### PROBLEM REQUIREMENTS
Copy each line below that contains "egyszerű".

### DATASET EXTRACT
'''

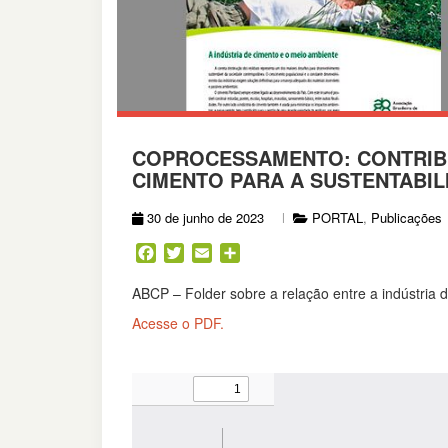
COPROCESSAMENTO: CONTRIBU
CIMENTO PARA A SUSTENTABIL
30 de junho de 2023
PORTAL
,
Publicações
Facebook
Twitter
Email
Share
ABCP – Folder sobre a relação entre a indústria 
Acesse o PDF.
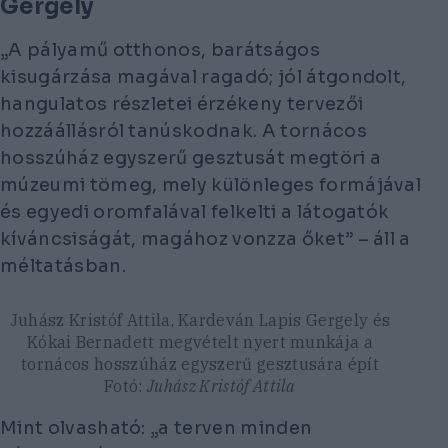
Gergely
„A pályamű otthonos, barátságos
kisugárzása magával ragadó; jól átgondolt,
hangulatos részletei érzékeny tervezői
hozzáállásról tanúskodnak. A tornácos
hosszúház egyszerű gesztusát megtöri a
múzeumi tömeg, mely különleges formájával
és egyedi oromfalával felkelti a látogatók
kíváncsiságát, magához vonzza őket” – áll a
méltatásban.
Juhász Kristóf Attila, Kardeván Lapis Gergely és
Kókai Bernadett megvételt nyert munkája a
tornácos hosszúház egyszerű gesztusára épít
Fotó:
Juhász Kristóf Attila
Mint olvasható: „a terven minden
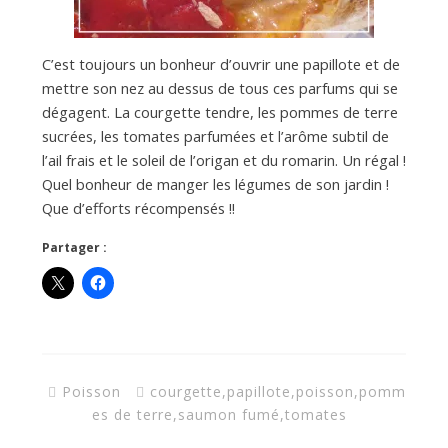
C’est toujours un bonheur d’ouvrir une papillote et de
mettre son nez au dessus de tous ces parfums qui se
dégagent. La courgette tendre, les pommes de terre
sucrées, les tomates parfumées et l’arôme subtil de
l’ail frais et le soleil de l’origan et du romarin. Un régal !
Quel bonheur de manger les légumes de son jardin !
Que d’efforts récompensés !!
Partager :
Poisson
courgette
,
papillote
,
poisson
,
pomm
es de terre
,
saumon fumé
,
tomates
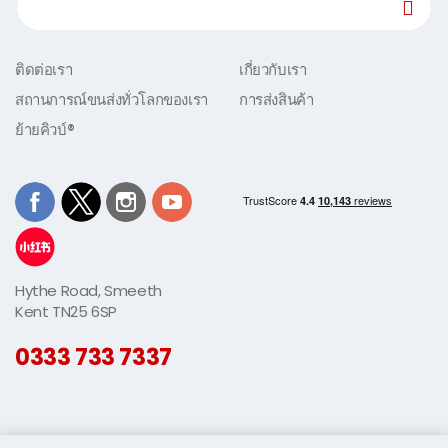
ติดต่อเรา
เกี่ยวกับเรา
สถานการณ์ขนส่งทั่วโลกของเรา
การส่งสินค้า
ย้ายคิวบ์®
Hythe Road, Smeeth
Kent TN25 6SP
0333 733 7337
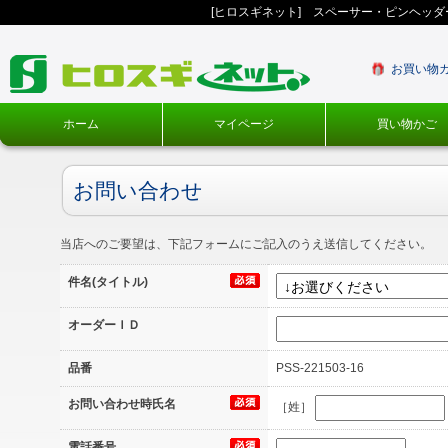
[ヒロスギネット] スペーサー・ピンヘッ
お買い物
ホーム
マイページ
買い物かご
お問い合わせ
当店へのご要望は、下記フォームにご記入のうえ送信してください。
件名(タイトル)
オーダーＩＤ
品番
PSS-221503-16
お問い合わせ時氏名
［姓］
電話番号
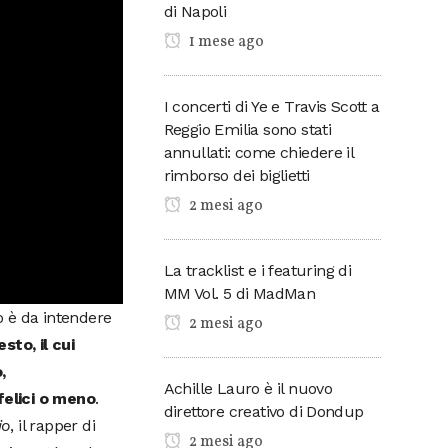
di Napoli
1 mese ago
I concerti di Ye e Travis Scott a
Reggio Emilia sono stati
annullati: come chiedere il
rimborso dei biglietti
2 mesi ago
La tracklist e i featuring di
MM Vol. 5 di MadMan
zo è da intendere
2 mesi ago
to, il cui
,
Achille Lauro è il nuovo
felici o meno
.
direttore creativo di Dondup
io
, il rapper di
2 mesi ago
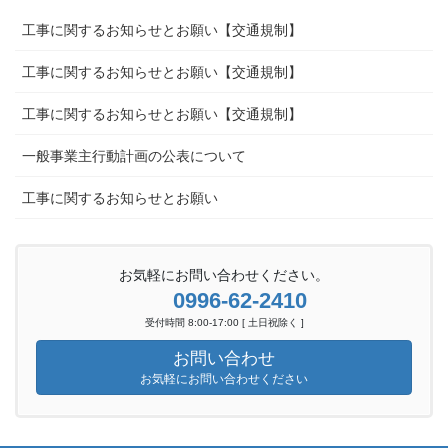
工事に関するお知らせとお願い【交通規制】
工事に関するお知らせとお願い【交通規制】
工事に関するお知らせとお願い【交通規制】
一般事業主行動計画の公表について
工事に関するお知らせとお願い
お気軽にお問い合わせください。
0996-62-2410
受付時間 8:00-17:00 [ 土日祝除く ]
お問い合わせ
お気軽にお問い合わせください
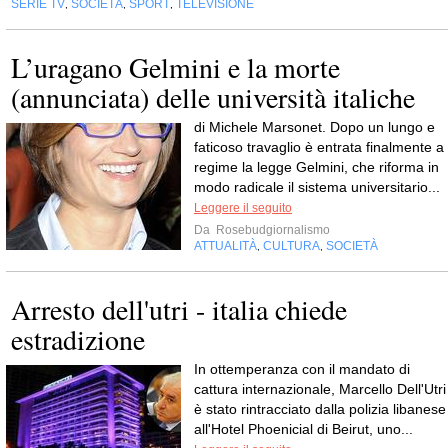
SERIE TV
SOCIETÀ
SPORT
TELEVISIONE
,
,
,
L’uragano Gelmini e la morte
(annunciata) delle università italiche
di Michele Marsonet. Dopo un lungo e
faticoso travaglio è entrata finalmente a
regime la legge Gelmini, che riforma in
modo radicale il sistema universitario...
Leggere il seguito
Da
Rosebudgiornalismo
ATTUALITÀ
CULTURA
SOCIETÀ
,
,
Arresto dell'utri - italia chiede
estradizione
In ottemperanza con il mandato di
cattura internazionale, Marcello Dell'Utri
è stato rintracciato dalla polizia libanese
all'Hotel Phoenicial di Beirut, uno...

'''
'''

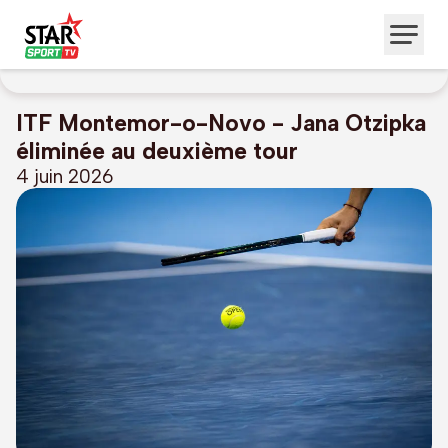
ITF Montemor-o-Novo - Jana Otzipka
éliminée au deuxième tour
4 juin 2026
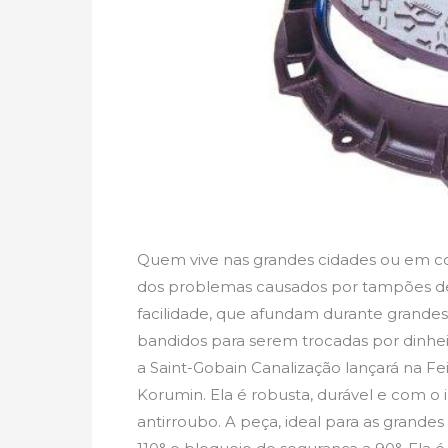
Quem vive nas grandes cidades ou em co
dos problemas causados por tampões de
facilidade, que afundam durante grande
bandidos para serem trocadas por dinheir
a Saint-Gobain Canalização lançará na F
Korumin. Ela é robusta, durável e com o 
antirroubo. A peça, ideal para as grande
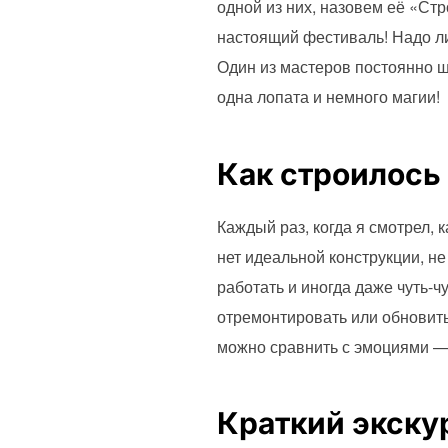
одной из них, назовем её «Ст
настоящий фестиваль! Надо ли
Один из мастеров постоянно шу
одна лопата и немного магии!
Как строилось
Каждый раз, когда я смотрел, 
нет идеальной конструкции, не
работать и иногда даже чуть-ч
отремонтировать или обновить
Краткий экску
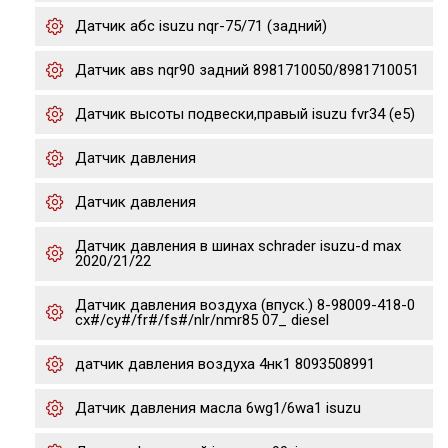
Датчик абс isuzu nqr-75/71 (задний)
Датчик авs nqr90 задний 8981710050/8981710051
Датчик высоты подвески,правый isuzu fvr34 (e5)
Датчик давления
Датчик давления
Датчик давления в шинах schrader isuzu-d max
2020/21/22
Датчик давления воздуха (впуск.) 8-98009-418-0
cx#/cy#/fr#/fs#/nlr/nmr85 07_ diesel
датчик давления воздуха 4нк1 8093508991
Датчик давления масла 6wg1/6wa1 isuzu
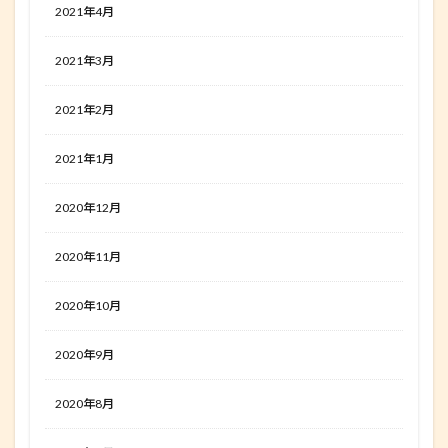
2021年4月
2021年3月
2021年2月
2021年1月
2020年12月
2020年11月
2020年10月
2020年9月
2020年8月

'''

### RESULT
hosszúház egyszerű gesztusát megtöri a
tornácos hosszúház egyszerű gesztusára épít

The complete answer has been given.